TÂCHES À RÉALISER
(a) Recopiez, s'il vous plaît, le passage du texte sur Apollinaire en commençant par « Alors, l'on reprend » et en terminant par « poème d'Apollinaire ? ».
(b) Répondez brièvement à ces questions sur le texte sur Apollinaire :
(i) Dans quel recueil, et de quelle année, figure le poème « Saltimbanques » ?
(ii) Où et à quelle date Guillaume Apollinaire est-il né ?
(iii) De quel pays sa mère Angelica était-elle originaire ?

TEXTE FOURNI
L'été s'achève. De loin en loin, l'on se souvient de la torpeur d'un après midi d'août, d'heures immobiles dans le soleil brûlant, de parasols multicolores, tapissant les plages désormais livrées au seul vol de quelques oiseaux de mer et d'encore rares pêcheurs à pied.


Alors, l'on reprend la route, reposé et gorgé de lumière, vers la sobriété des gris d'automne et la froidure des nuits qui allongent. Pourquoi le long périple qui va mener, nuit après jour, à travers les mois sombres jusqu'au prochain équinoxe m'évoque-t-il donc ce poème d'Apollinaire ?


Peut-être, en ces temps troublés, ai-je le sentiment diffus que nous sommes tous un peu des saltimbanques du temps qui passe ? Peut-être, à l'approche de l'automne, propice aux lentes méditations, la nostalgie des Bohémiens, que nous n'aurions jamais dû cesser d'être, s'éveille-t-elle tranquillement ?

 

 

 

Saltimbanques


Dans la plaine les baladins

S'éloignent au long des jardins

Devant l'huis des auberges grises

Par les villages sans églises

 

Et les enfants s'en vont devant

Les autres suivent en rêvant

Chaque arbre fruitier se résigne

Quand de très loin ils lui font signe.

 

Ils ont des poids ronds ou carrés

Des tambours des cerceaux dorés

L'ours et le singe animaux sages

Quêtent des sous sur leur passage

 

Guillaume Appolinaire ("Alcools", 1913)


 

 

Tortueux parcours, il est vrai, que celui de Giuglielmo Alberto Wladimiro Alessandro Apollinare de Kostrowitzky, que ses amis de jeunesse aimaient à interpeler du doux diminutif aux accents de l'Oural de "Kostro". Cependant, c'est à Rome qu'était né,  le 25 août 1880, Guillaume Apollinaire (pseudonyme adopté définitivement en 1899 après celui de Guillaume... Macabre !), naturalisé français en mars 1916.

 

Et c'est en fait de Pologne qu'était originaire sa mère Angelica, qui lui préférait, elle, le prénom de Wilhelm. Errance de l'identité, alliée aux périgrinations chaotiques d'un Bohémien malgré lui  ? (Rome, Bologne, Monaco,  Cannes, Nice,  Aix les Bains, Lyon, Paris,  Spa, Stavelot, Paris,  la Rhénanie, Cologne, Hanovre, Dresde, Munich, Le Vésinet, Montmartre, Auteuil)

DONNÉES AFFICHÉES
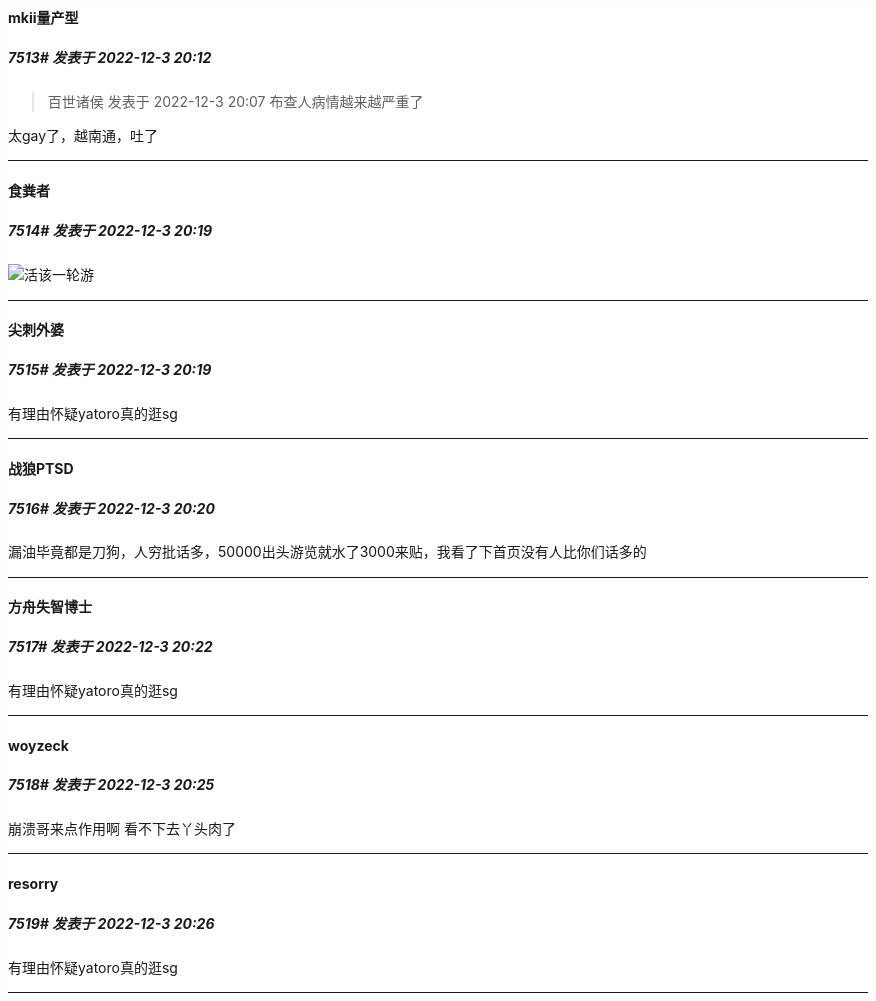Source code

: ####  mkii量产型  
##### 7513#       发表于 2022-12-3 20:12

<blockquote>百世诸侯 发表于 2022-12-3 20:07
布查人病情越来越严重了</blockquote>
太gay了，越南通，吐了

*****

####  食粪者  
##### 7514#       发表于 2022-12-3 20:19

<img src="https://static.saraba1st.com/image/smiley/face2017/166.png" referrerpolicy="no-referrer">活该一轮游

*****

####  尖刺外婆  
##### 7515#       发表于 2022-12-3 20:19

有理由怀疑yatoro真的逛sg

*****

####  战狼PTSD  
##### 7516#       发表于 2022-12-3 20:20

漏油毕竟都是刀狗，人穷批话多，50000出头游览就水了3000来贴，我看了下首页没有人比你们话多的



*****

####  方舟失智博士  
##### 7517#       发表于 2022-12-3 20:22

有理由怀疑yatoro真的逛sg

*****

####  woyzeck  
##### 7518#       发表于 2022-12-3 20:25

崩溃哥来点作用啊 看不下去丫头肉了

*****

####  resorry  
##### 7519#       发表于 2022-12-3 20:26

有理由怀疑yatoro真的逛sg



*****
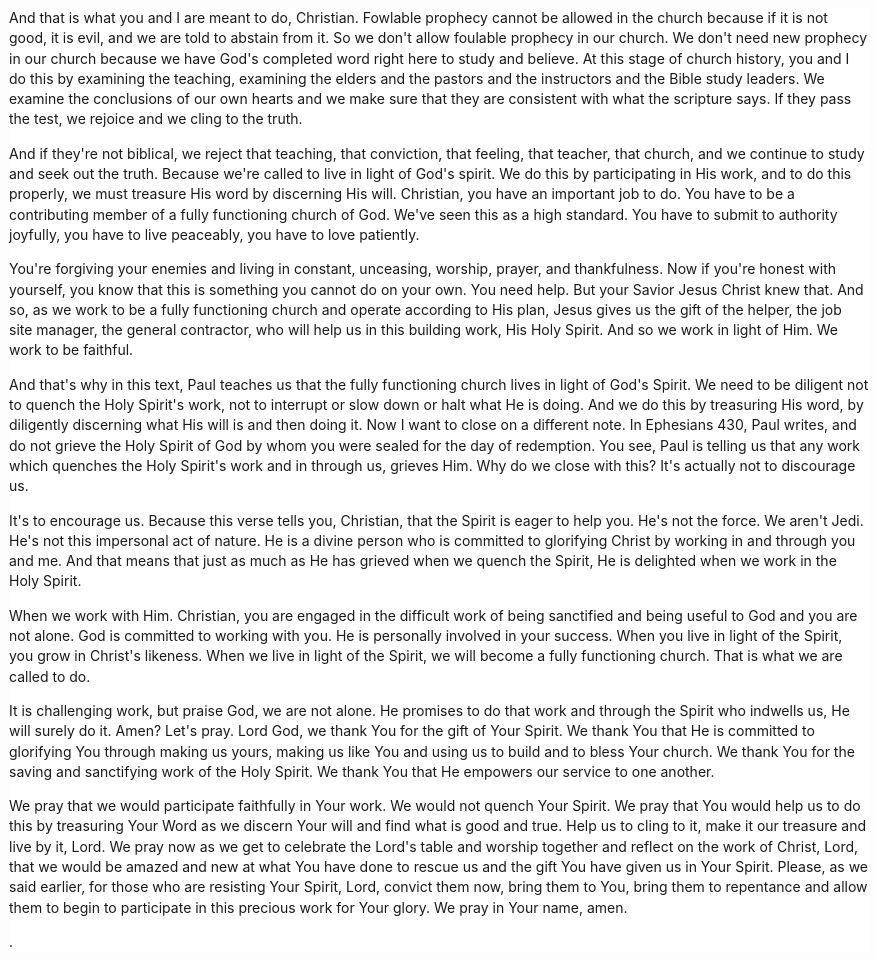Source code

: And that is what you and I are meant to do, Christian. Fowlable prophecy cannot be allowed in the church because if it is not good, it is evil, and we are told to abstain from it. So we don't allow foulable prophecy in our church. We don't need new prophecy in our church because we have God's completed word right here to study and believe. At this stage of church history, you and I do this by examining the teaching, examining the elders and the pastors and the instructors and the Bible study leaders. We examine the conclusions of our own hearts and we make sure that they are consistent with what the scripture says. If they pass the test, we rejoice and we cling to the truth. 

And if they're not biblical, we reject that teaching, that conviction, that feeling, that teacher, that church, and we continue to study and seek out the truth. Because we're called to live in light of God's spirit. We do this by participating in His work, and to do this properly, we must treasure His word by discerning His will. Christian, you have an important job to do. You have to be a contributing member of a fully functioning church of God. We've seen this as a high standard. You have to submit to authority joyfully, you have to live peaceably, you have to love patiently. 

You're forgiving your enemies and living in constant, unceasing, worship, prayer, and thankfulness. Now if you're honest with yourself, you know that this is something you cannot do on your own. You need help. But your Savior Jesus Christ knew that. And so, as we work to be a fully functioning church and operate according to His plan, Jesus gives us the gift of the helper, the job site manager, the general contractor, who will help us in this building work, His Holy Spirit. And so we work in light of Him. We work to be faithful. 

And that's why in this text, Paul teaches us that the fully functioning church lives in light of God's Spirit. We need to be diligent not to quench the Holy Spirit's work, not to interrupt or slow down or halt what He is doing. And we do this by treasuring His word, by diligently discerning what His will is and then doing it. Now I want to close on a different note. In Ephesians 430, Paul writes, and do not grieve the Holy Spirit of God by whom you were sealed for the day of redemption. You see, Paul is telling us that any work which quenches the Holy Spirit's work and in through us, grieves Him. Why do we close with this? It's actually not to discourage us. 

It's to encourage us. Because this verse tells you, Christian, that the Spirit is eager to help you. He's not the force. We aren't Jedi. He's not this impersonal act of nature. He is a divine person who is committed to glorifying Christ by working in and through you and me. And that means that just as much as He has grieved when we quench the Spirit, He is delighted when we work in the Holy Spirit. 

When we work with Him. Christian, you are engaged in the difficult work of being sanctified and being useful to God and you are not alone. God is committed to working with you. He is personally involved in your success. When you live in light of the Spirit, you grow in Christ's likeness. When we live in light of the Spirit, we will become a fully functioning church. That is what we are called to do. 

It is challenging work, but praise God, we are not alone. He promises to do that work and through the Spirit who indwells us, He will surely do it. Amen? Let's pray. Lord God, we thank You for the gift of Your Spirit. We thank You that He is committed to glorifying You through making us yours, making us like You and using us to build and to bless Your church. We thank You for the saving and sanctifying work of the Holy Spirit. We thank You that He empowers our service to one another. 

We pray that we would participate faithfully in Your work. We would not quench Your Spirit. We pray that You would help us to do this by treasuring Your Word as we discern Your will and find what is good and true. Help us to cling to it, make it our treasure and live by it, Lord. We pray now as we get to celebrate the Lord's table and worship together and reflect on the work of Christ, Lord, that we would be amazed and new at what You have done to rescue us and the gift You have given us in Your Spirit. Please, as we said earlier, for those who are resisting Your Spirit, Lord, convict them now, bring them to You, bring them to repentance and allow them to begin to participate in this precious work for Your glory. We pray in Your name, amen. 

. 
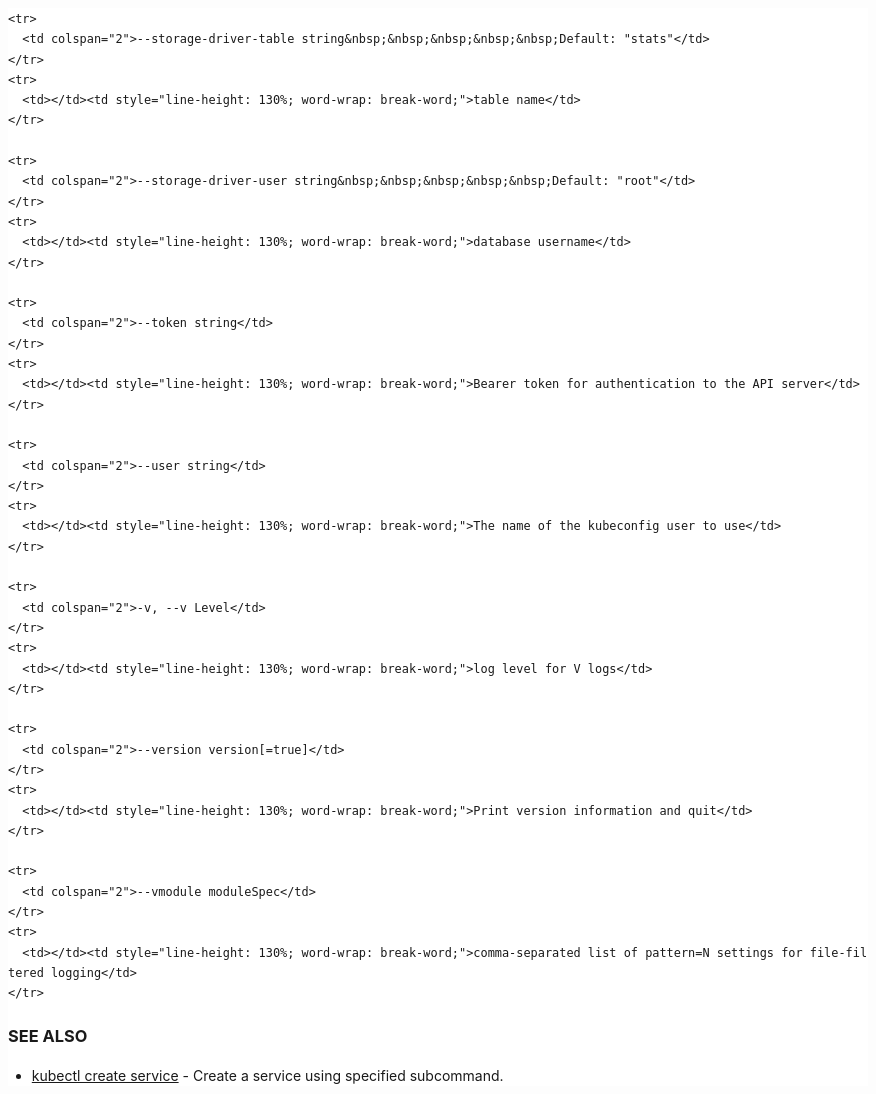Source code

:     <tr>
      <td colspan="2">--storage-driver-table string&nbsp;&nbsp;&nbsp;&nbsp;&nbsp;Default: "stats"</td>
    </tr>
    <tr>
      <td></td><td style="line-height: 130%; word-wrap: break-word;">table name</td>
    </tr>

    <tr>
      <td colspan="2">--storage-driver-user string&nbsp;&nbsp;&nbsp;&nbsp;&nbsp;Default: "root"</td>
    </tr>
    <tr>
      <td></td><td style="line-height: 130%; word-wrap: break-word;">database username</td>
    </tr>

    <tr>
      <td colspan="2">--token string</td>
    </tr>
    <tr>
      <td></td><td style="line-height: 130%; word-wrap: break-word;">Bearer token for authentication to the API server</td>
    </tr>

    <tr>
      <td colspan="2">--user string</td>
    </tr>
    <tr>
      <td></td><td style="line-height: 130%; word-wrap: break-word;">The name of the kubeconfig user to use</td>
    </tr>

    <tr>
      <td colspan="2">-v, --v Level</td>
    </tr>
    <tr>
      <td></td><td style="line-height: 130%; word-wrap: break-word;">log level for V logs</td>
    </tr>

    <tr>
      <td colspan="2">--version version[=true]</td>
    </tr>
    <tr>
      <td></td><td style="line-height: 130%; word-wrap: break-word;">Print version information and quit</td>
    </tr>

    <tr>
      <td colspan="2">--vmodule moduleSpec</td>
    </tr>
    <tr>
      <td></td><td style="line-height: 130%; word-wrap: break-word;">comma-separated list of pattern=N settings for file-filtered logging</td>
    </tr>

  </tbody>
</table>



### SEE ALSO
* [kubectl create service](kubectl_create_service.md)	 - Create a service using specified subcommand.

RÉPONSES PAR TÂCHE
(a)
Alors, l'on reprend la route, reposé et gorgé de lumière, vers la sobriété des gris d'automne et la froidure des nuits qui allongent. Pourquoi le long périple qui va mener, nuit après jour, à travers les mois sombres jusqu'au prochain équinoxe m'évoque-t-il donc ce poème d'Apollinaire ?

(b)
(i) Dans « Alcools », de 1913.
(ii) À Rome, le 25 août 1880.
(iii) De Pologne.